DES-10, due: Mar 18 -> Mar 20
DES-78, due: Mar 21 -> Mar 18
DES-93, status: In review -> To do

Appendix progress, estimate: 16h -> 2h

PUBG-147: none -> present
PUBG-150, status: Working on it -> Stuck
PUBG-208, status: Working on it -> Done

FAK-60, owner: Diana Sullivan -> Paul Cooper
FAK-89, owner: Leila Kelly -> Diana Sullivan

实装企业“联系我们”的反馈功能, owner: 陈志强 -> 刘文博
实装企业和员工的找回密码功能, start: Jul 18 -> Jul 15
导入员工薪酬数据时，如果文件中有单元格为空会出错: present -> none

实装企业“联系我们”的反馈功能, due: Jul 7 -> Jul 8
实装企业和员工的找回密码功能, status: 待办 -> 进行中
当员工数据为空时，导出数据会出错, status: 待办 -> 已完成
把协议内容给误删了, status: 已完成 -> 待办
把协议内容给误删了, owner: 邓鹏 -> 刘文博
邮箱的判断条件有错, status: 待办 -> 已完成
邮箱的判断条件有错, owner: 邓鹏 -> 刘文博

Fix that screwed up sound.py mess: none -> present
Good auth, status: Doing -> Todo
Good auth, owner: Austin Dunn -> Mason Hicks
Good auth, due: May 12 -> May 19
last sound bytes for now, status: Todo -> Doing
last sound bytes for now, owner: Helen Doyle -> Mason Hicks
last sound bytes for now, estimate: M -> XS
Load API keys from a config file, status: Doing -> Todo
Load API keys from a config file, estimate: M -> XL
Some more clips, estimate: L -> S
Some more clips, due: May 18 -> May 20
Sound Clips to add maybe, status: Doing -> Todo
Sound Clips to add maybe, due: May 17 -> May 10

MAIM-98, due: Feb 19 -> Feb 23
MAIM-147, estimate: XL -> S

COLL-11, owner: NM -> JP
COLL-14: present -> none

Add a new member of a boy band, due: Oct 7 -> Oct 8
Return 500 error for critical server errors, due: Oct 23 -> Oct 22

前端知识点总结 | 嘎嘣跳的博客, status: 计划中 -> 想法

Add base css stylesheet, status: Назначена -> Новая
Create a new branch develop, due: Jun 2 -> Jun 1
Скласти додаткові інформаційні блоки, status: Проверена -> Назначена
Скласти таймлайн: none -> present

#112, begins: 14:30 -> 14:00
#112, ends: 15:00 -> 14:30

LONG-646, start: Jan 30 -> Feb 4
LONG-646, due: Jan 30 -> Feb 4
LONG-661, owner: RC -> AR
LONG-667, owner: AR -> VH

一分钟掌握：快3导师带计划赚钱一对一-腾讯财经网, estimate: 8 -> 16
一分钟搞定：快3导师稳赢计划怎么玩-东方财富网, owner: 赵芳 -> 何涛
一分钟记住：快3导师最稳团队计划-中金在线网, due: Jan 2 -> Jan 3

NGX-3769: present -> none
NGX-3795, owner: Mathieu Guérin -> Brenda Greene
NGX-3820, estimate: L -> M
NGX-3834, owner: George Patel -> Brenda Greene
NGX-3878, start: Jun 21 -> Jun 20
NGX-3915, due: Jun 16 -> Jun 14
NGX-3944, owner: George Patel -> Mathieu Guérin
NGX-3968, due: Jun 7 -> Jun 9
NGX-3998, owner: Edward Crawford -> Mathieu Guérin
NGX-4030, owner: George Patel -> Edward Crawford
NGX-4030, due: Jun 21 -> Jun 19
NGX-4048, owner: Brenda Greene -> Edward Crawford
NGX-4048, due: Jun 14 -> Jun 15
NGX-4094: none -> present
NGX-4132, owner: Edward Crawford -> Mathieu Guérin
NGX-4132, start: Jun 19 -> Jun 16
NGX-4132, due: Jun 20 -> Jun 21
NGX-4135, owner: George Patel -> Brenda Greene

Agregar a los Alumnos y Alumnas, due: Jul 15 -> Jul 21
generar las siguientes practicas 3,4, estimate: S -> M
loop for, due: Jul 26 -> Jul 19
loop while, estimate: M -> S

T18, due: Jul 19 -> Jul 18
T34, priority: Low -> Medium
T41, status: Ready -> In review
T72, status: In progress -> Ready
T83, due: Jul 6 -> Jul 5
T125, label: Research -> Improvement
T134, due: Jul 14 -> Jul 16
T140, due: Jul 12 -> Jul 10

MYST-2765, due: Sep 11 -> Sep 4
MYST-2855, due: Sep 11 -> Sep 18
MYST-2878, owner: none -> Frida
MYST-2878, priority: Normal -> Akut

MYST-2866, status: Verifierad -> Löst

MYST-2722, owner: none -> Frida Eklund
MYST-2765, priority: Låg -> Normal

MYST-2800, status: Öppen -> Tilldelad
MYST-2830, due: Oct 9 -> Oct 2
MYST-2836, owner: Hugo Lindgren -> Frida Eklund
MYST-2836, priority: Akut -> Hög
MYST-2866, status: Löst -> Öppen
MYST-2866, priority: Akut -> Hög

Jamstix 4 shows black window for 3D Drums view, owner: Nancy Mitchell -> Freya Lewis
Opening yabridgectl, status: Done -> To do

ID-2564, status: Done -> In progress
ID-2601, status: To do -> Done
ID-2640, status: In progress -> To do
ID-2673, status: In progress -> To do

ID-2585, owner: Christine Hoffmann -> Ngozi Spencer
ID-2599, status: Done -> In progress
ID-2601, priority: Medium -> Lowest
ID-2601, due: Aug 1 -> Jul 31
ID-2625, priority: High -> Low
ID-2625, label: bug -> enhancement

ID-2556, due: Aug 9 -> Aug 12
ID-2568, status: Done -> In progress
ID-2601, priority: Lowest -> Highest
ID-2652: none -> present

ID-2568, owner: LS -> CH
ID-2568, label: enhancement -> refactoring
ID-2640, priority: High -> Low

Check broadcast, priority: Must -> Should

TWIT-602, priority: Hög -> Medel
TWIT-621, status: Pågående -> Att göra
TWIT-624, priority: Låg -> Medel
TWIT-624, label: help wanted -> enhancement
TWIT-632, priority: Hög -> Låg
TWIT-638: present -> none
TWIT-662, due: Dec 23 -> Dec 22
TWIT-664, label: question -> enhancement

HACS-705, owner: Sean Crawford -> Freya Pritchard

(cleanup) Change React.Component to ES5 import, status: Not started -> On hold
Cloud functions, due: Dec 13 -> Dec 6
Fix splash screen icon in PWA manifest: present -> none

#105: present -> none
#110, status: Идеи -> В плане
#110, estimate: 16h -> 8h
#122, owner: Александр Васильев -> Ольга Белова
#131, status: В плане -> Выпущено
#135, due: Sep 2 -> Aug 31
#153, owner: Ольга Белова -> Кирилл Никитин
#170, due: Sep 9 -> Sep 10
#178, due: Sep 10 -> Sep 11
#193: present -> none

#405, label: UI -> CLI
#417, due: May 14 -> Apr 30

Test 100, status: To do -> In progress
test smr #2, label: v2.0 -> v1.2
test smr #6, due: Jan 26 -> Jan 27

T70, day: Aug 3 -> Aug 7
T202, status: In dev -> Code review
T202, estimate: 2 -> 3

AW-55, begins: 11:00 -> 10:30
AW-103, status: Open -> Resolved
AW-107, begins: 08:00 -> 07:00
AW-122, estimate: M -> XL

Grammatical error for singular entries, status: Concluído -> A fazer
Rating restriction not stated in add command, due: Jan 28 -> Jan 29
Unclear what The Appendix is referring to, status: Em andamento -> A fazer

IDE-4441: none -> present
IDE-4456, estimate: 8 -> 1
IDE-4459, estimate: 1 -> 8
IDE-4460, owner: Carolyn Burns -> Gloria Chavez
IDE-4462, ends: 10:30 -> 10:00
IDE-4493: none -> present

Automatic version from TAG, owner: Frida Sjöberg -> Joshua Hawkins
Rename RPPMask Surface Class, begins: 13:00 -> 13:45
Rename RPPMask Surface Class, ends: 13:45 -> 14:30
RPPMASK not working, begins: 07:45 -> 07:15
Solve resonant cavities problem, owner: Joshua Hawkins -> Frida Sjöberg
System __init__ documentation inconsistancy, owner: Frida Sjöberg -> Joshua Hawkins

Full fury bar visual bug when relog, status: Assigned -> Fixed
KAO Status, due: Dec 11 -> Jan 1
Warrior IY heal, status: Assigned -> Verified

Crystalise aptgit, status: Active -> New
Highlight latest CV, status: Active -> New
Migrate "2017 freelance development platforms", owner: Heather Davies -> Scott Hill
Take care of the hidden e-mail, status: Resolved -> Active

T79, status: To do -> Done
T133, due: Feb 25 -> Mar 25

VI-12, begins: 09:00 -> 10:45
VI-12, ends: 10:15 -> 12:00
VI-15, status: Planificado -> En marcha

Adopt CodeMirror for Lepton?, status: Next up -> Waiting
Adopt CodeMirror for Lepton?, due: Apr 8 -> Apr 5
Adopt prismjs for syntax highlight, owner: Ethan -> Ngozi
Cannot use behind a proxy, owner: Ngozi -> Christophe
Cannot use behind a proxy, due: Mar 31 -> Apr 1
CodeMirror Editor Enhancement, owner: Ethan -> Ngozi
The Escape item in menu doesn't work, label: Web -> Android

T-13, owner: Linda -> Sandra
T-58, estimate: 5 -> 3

Problem to work on
Set down precisely the lines above between the line holding "TWIT-624, priority: Låg -> Medel" and the line holding "#122, owner: Александр", inclusive, and nothing beyond them.

Answer for the task
TWIT-624, priority: Låg -> Medel
TWIT-624, label: help wanted -> enhancement
TWIT-632, priority: Hög -> Låg
TWIT-638: present -> none
TWIT-662, due: Dec 23 -> Dec 22
TWIT-664, label: question -> enhancement

HACS-705, owner: Sean Crawford -> Freya Pritchard

(cleanup) Change React.Component to ES5 import, status: Not started -> On hold
Cloud functions, due: Dec 13 -> Dec 6
Fix splash screen icon in PWA manifest: present -> none

#105: present -> none
#110, status: Идеи -> В плане
#110, estimate: 16h -> 8h
#122, owner: Александр Васильев -> Ольга Белова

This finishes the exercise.